Grilled Pork Tomahawk
A pork chop, like other meat chops, is a loin cut taken perpendicular to the spine of the pig and is usually a rib or part of a vertebra. Pork chops are unprocessed and leaner than other cuts. Chops are commonly served as an individual portion. Pork chops are suitable for roasting, grilling, or frying, but there are also stuffed recipes. They can be used boneless or bone-in. Pork chops are usually cut between 1 and 5 centimetres (1⁄2 and 2 inches) thick. Improved breeding techniques have made it possible to cook pork to a lower temperature, helping it to remain juicy, while still being safe to eat.

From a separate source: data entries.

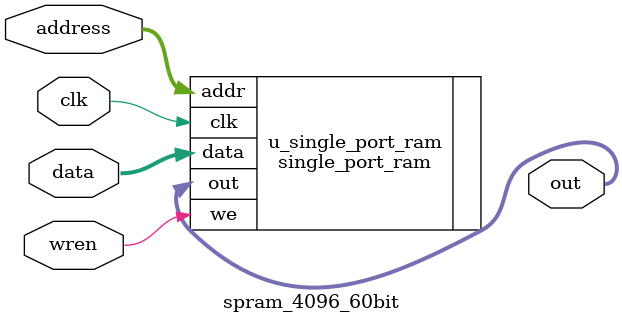
<source format=v>
module spram_4096_60bit (
    clk,
    address,
    wren,
    data,
    out
);
parameter AWIDTH=12;
parameter NUM_WORDS=4096;
parameter DWIDTH=60;
input clk;
input [(AWIDTH-1):0] address;
input  wren;
input [(DWIDTH-1):0] data;
output reg [(DWIDTH-1):0] out;

`ifdef SIMULATION_MEMORY

reg [DWIDTH-1:0] ram[NUM_WORDS-1:0];
always @ (posedge clk) begin 
  if (wren) begin
      ram[address] <= data;
  end
  else begin
      out <= ram[address];
  end
end
  
`else

defparam u_single_port_ram.ADDR_WIDTH = AWIDTH;
defparam u_single_port_ram.DATA_WIDTH = DWIDTH;

single_port_ram u_single_port_ram(
.addr(address),
.we(wren),
.data(data),
.out(out),
.clk(clk)
);

`endif

endmodule


</source>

Ingredients for 2 portions:
Pork Tomahawk 1200 g
Basmati Rice 160 g
Red cabbage 200 g
Fennel seed 10 g
Coriander seed 10 g
Salt 20 g
Freshly ground Black Pepper 4 g
Olive oil 100 ml
Red wine vinegar 30 ml
Sugar 10 g
Shred the cabbage and season with salt, pepper, 10 ml olive oil, red wine vinegar and sugar, mix well and Marinate the pork tomahawk in fennel seeds crushed coriander seeds, salt, black pepper and 50 ml of olive oil for 3 hours.

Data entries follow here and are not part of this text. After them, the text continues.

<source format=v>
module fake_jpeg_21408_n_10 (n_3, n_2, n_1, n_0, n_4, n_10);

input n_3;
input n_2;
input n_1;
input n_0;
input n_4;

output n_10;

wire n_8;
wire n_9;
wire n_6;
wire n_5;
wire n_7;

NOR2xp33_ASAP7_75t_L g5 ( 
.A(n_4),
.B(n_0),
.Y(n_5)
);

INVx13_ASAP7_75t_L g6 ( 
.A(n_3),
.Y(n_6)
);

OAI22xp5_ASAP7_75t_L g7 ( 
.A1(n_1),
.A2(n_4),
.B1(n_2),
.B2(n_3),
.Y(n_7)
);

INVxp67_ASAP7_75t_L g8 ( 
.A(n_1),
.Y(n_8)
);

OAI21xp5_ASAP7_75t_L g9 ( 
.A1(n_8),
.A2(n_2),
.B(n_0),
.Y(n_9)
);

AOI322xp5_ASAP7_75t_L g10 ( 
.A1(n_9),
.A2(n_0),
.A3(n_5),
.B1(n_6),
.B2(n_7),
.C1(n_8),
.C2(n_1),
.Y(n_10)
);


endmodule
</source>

Rinse the rice, place in stainless steel GN container 40 mm with 370ml of lukewarm water and 50 ml of olive oil and some salt. Set the Retigo combi oven on steam mode 99 °C, 25 minutes.
When cooked set the combi oven on hot air mode 300 °C preheating, 200 °C cooking, core probe 58 °C and place Retigo grill in. After preheating place the meat on the grill, insert the core probe.
Serve the meat with steamed rice, cabbage salad and pour the meat juice from the Retigo grill GN container.